It’s Thursday, which is one day away from Friday…
Amidst all the stories of tragedy, gloom, doom, and accusations of stinginess (although the media’s hype of massive generosity seems to belie the accusation of Scrooge behavior) regarding the South Asian tsunami, a Jan. 4 article – NY Times’ David Rhode’s writing on the hopes of humanity’s better nature:
The Tidal Wave Task Force headquarters here is not much to look at, but what is happening inside is extraordinary.
Inside a crumbling, bullet-riddled building in rebel territory in northern Sri Lanka, low-level representatives of the country’s government and Tamil Tigers rebels – mortal enemies in a brutal civil war – are sitting together and planning the distribution of relief aid to tsunami victims. [….]
In a reaction reminiscent of the sense of unity that spread across the United States following the September 2001 terrorist attacks, large numbers of Sri Lankans appear to be spontaneously reaching across the country’s festering ethnic divides and delivering donated food and aid to rival ethnic groups.
“We see people strongly affected by it,” said a senior Western diplomat who spoke on condition of anonymity. “They think about the possibility of working together and the necessity to do so.”
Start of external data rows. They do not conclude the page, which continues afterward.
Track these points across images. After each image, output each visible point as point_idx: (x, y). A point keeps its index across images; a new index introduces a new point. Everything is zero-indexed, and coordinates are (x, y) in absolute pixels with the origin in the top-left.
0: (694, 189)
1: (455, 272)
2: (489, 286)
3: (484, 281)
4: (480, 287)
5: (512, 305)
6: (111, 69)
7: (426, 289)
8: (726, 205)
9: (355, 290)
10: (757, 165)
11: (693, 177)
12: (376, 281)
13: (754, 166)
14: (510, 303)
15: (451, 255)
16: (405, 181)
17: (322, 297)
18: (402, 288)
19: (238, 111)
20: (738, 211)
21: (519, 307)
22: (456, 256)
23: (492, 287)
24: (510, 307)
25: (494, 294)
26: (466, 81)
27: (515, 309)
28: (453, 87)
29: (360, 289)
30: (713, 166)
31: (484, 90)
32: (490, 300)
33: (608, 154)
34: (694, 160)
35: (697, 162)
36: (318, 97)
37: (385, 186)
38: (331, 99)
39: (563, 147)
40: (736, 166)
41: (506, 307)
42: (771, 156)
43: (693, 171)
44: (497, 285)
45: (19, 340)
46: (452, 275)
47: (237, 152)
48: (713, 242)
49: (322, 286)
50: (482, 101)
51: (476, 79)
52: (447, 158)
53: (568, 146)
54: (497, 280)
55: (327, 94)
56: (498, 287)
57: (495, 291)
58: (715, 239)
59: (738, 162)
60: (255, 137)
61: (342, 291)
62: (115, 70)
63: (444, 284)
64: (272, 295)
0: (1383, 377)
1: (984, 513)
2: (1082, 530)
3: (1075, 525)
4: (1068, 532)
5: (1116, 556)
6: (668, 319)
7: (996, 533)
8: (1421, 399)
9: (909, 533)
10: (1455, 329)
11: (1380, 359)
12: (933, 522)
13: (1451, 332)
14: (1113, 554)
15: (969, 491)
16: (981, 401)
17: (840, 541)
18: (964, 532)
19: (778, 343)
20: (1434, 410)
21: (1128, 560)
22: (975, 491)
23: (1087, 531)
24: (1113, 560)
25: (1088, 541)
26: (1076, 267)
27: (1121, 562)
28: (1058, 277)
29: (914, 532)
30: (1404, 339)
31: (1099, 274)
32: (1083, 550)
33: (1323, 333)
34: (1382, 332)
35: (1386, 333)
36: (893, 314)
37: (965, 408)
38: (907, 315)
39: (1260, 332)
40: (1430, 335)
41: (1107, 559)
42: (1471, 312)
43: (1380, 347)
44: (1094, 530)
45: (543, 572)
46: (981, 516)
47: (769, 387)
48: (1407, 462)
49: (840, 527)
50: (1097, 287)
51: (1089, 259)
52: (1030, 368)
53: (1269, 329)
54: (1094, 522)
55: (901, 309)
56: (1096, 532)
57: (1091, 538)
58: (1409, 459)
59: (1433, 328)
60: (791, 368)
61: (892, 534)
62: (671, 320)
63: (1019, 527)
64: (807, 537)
An array of political and religious leaders has called for national unity since the disaster. In impromptu scenes witnessed over the past five days, Sri Lankans of various backgrounds delivered aid to one another or proudly told stories of food being delivered by one group to another.
While it was impossible to gauge the actual breadth of the sentiment, a new passion for unity has been heard repeatedly in interviews. Asked why he had just delivered a truckload of food to a group of ethnic Tamil refugees on Sri Lanka’s east coast last week, Thavamani, a 48-year-old ethnic Sinhalese businessmen who uses only the one name, said it was his response to the disaster.
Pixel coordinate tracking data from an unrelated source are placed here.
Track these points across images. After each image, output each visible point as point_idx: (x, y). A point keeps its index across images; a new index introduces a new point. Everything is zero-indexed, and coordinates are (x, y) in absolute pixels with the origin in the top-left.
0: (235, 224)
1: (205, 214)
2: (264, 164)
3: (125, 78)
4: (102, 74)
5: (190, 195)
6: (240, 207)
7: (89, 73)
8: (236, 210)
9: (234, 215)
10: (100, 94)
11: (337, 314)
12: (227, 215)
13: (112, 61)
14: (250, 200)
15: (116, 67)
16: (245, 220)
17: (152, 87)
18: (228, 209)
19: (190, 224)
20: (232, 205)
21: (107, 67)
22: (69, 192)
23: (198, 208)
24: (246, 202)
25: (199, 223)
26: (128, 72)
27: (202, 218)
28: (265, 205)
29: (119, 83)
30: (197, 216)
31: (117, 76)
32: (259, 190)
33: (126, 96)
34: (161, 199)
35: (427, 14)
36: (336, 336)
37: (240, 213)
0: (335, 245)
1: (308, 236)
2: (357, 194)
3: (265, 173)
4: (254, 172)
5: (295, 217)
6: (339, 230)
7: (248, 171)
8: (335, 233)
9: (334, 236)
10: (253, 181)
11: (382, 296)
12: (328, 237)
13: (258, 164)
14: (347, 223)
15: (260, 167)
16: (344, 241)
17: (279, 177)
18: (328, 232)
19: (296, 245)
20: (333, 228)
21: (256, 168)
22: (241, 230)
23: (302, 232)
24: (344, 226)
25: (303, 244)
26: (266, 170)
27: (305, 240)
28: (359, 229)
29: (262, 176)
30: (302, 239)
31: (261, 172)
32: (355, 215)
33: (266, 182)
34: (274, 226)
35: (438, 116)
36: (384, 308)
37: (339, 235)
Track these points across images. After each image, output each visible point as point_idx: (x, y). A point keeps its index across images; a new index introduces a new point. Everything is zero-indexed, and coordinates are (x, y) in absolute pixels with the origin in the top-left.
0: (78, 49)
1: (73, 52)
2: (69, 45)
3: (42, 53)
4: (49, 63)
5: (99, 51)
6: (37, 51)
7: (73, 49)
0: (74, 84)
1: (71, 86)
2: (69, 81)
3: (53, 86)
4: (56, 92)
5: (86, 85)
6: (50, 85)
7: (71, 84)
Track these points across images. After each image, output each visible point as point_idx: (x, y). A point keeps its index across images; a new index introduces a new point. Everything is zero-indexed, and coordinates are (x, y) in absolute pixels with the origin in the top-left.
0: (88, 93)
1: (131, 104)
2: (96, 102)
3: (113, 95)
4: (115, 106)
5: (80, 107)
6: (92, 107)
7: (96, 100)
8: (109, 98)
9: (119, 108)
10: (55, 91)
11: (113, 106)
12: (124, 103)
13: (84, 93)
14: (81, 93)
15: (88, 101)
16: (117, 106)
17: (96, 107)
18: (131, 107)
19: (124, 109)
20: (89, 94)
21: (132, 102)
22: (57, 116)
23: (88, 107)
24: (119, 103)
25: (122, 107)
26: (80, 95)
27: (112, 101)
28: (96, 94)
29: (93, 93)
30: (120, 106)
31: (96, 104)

“Because of the incidents, we have to get together,” he said. “We have to get together.”
In the mountain town of Teldeniya in central Sri Lanka, Jayasingha, a 32-year-old businessman, was one of hundreds of people who attended a ceremony at a Buddhist temple where monks lit 15,000 oil lamps in remembrance of the dead. Sinhalese, who make up about 75 percent of the population, are generally Buddhists. Tamils, who make up roughly 18 percent of the population, are generally Hindus.
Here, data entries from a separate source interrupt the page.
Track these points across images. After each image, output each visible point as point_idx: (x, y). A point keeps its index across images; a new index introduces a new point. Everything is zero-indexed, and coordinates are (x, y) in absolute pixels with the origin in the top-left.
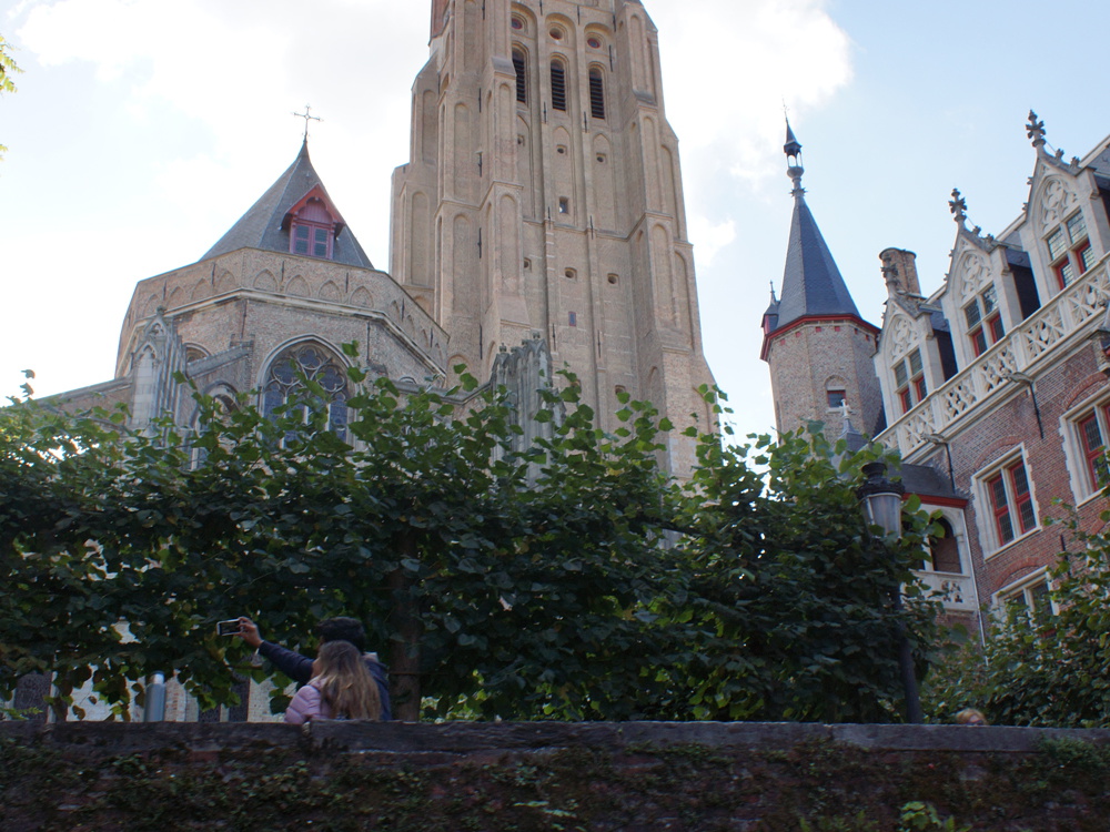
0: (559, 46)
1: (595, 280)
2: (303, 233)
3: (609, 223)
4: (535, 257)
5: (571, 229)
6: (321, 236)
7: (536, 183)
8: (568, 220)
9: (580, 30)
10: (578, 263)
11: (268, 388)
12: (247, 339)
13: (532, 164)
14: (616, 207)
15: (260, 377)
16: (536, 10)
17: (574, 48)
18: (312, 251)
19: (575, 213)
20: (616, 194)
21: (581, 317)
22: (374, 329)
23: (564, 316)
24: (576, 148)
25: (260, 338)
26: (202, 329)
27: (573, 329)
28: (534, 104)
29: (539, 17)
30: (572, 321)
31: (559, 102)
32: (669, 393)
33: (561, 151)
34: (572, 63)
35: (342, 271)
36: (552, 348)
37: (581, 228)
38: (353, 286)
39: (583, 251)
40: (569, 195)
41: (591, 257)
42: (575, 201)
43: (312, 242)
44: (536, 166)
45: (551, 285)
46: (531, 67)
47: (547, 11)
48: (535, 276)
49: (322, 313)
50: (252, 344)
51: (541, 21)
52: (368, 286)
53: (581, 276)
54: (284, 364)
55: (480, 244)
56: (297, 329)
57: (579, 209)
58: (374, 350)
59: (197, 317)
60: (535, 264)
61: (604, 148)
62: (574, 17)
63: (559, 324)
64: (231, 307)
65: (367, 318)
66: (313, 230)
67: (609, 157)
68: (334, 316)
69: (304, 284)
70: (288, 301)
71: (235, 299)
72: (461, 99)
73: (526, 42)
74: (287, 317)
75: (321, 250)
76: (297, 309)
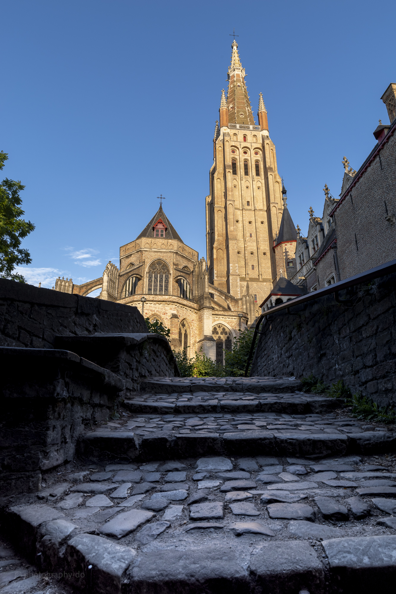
0: (247, 156)
1: (257, 224)
2: (158, 231)
3: (261, 207)
4: (240, 219)
5: (250, 210)
6: (162, 231)
7: (241, 199)
8: (249, 207)
9: (252, 150)
10: (253, 219)
11: (149, 272)
12: (143, 261)
13: (239, 193)
14: (263, 201)
15: (147, 270)
16: (239, 147)
17: (251, 156)
18: (160, 236)
19: (251, 205)
21: (254, 235)
22: (175, 255)
23: (248, 235)
24: (252, 186)
25: (146, 260)
26: (134, 258)
27: (251, 238)
28: (239, 175)
29: (240, 149)
30: (251, 236)
31: (246, 173)
33: (247, 188)
34: (250, 161)
35: (166, 241)
36: (245, 243)
37: (253, 209)
38: (169, 244)
39: (254, 216)
40: (250, 200)
41: (256, 217)
42: (251, 202)
43: (160, 233)
45: (244, 227)
46: (238, 164)
47: (242, 146)
48: (240, 225)
49: (161, 252)
50: (144, 262)
52: (172, 244)
54: (152, 265)
56: (155, 256)
57: (253, 204)
58: (175, 260)
59: (133, 255)
60: (240, 222)
61: (260, 185)
62: (250, 147)
63: (247, 237)
64: (139, 253)
65: (173, 252)
66: (160, 230)
67: (261, 187)
68: (164, 252)
69: (157, 245)
70: (153, 250)
71: (140, 251)
72: (218, 177)
73: (236, 157)
74: (153, 254)
75: (162, 235)
76: (155, 252)
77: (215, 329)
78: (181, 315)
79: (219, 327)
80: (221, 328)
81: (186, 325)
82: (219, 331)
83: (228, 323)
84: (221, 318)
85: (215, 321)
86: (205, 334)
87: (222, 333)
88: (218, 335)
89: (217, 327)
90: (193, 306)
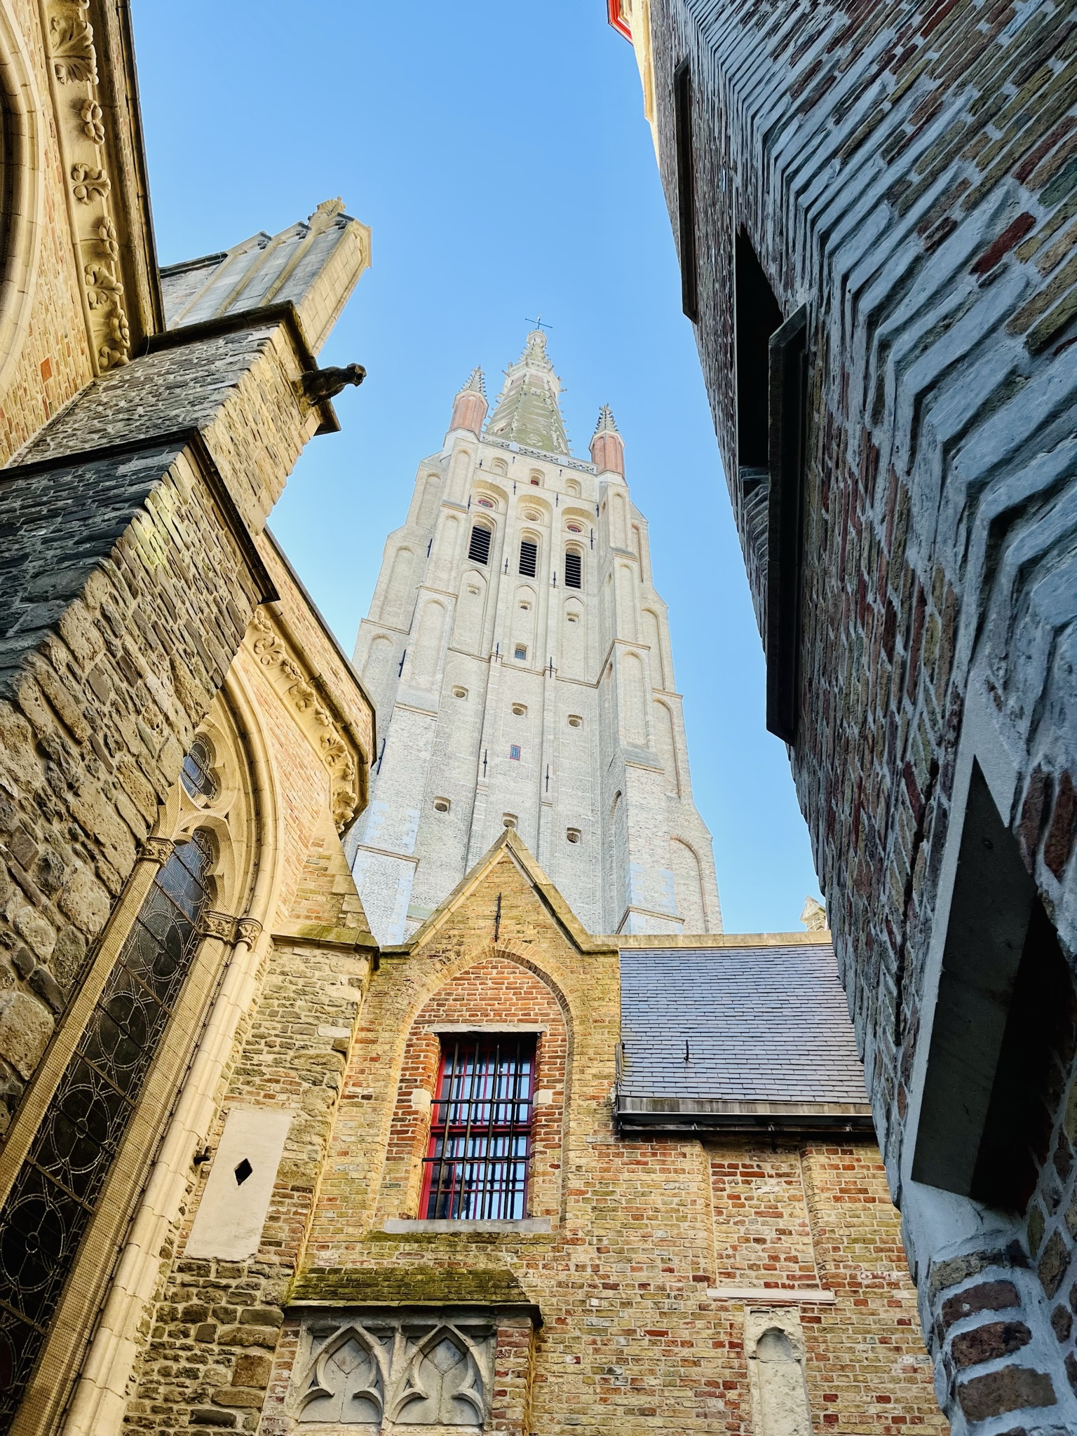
0: (534, 526)
1: (549, 717)
3: (577, 671)
4: (474, 686)
5: (526, 670)
7: (488, 626)
8: (522, 663)
9: (558, 511)
10: (532, 701)
14: (586, 658)
16: (510, 490)
17: (550, 527)
19: (533, 659)
20: (587, 648)
21: (527, 752)
23: (502, 747)
24: (542, 604)
27: (515, 762)
28: (496, 566)
29: (510, 495)
30: (515, 753)
31: (526, 569)
32: (632, 811)
33: (524, 607)
34: (546, 540)
36: (481, 773)
37: (539, 669)
39: (541, 690)
40: (527, 645)
41: (547, 694)
42: (535, 647)
44: (490, 611)
47: (521, 493)
48: (469, 706)
51: (513, 499)
53: (532, 714)
55: (401, 664)
57: (538, 654)
60: (472, 696)
62: (551, 502)
63: (495, 754)
67: (582, 617)
72: (405, 544)
73: (493, 518)
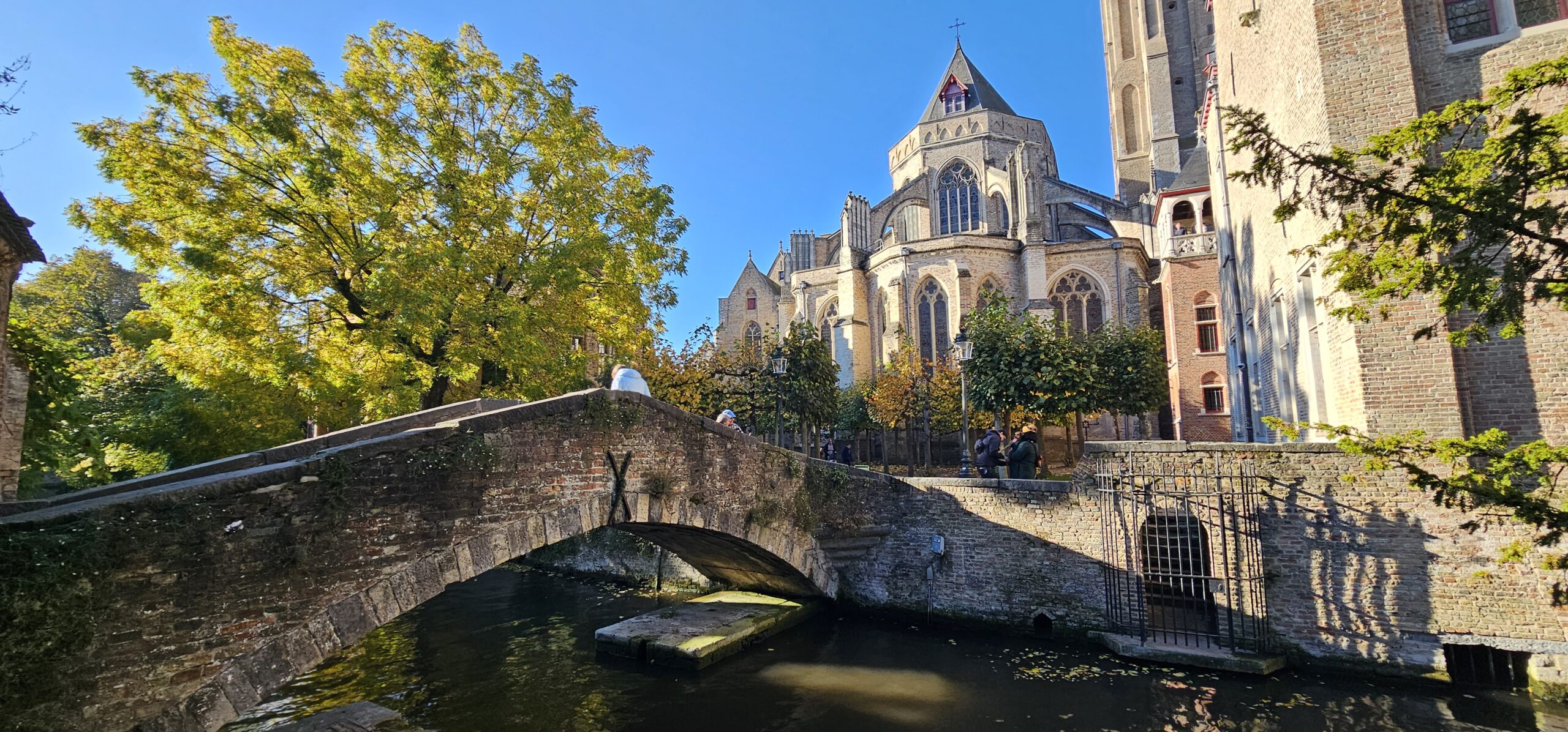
2: (950, 101)
6: (958, 99)
11: (939, 189)
12: (928, 168)
15: (934, 185)
18: (954, 110)
22: (986, 142)
25: (933, 165)
26: (911, 168)
38: (973, 123)
43: (954, 104)
49: (958, 144)
50: (930, 170)
52: (980, 120)
54: (944, 173)
56: (948, 155)
58: (986, 152)
59: (908, 163)
64: (918, 155)
65: (979, 138)
66: (954, 98)
71: (918, 151)
74: (942, 150)
75: (958, 108)
76: (946, 146)
77: (1063, 281)
78: (979, 269)
79: (1072, 276)
80: (1077, 279)
81: (995, 285)
82: (1074, 284)
83: (1090, 266)
84: (1073, 259)
85: (1060, 265)
86: (1031, 298)
87: (1078, 288)
88: (1070, 294)
89: (1068, 278)
90: (1004, 246)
Gently cradling his 11-month-old daughter in his arms, Mr. Jayasingha, a Sinhalese, said the nation’s response to the crisis has shown that Sri Lankans can work cooperatively.
“Muslims, Sinhalese, Tamils, they are working together everywhere with this problem,” he said. “I’m hoping in the future it will be like that.”
Sounds beautiful, if it can happen.
Slate.com’s latest “Jurisprudence” column, by Stanford Law prof Richard Thompson Ford, argues that the liberals ought to embrace federalism. Arguably, he has a point – as much as the left of center folks recoil at the idea of states’ rights, there’s nothing inherently “conservative” about federalism. It always irritated me whenever the conservative types wave their so-called federalism flag, since I always thought that there was more to federalism than “conservative” or “liberal” labels. And, correct me if I’m wrong, but federalism was more than just “states’ rights” – it was the Founding Fathers’ idea of balancing the states and the central (federal) government and included checks and balances of the federal government itself (the legislative, executive, and judiciary branches annoying the heck out of each other with various maneuvers). I mean, those Founding Fathers weren’t idiots or just Dead White Guys – they were trying to make an unprecedented government that functioned somehow for more than 200 years…
(ok, it’s too obvious that I spent my undergraduate years studying the history of the Founding Fathers, isn’t it? Rah-rah for the history majors; or else maybe the poli-sci folks can challenge that.).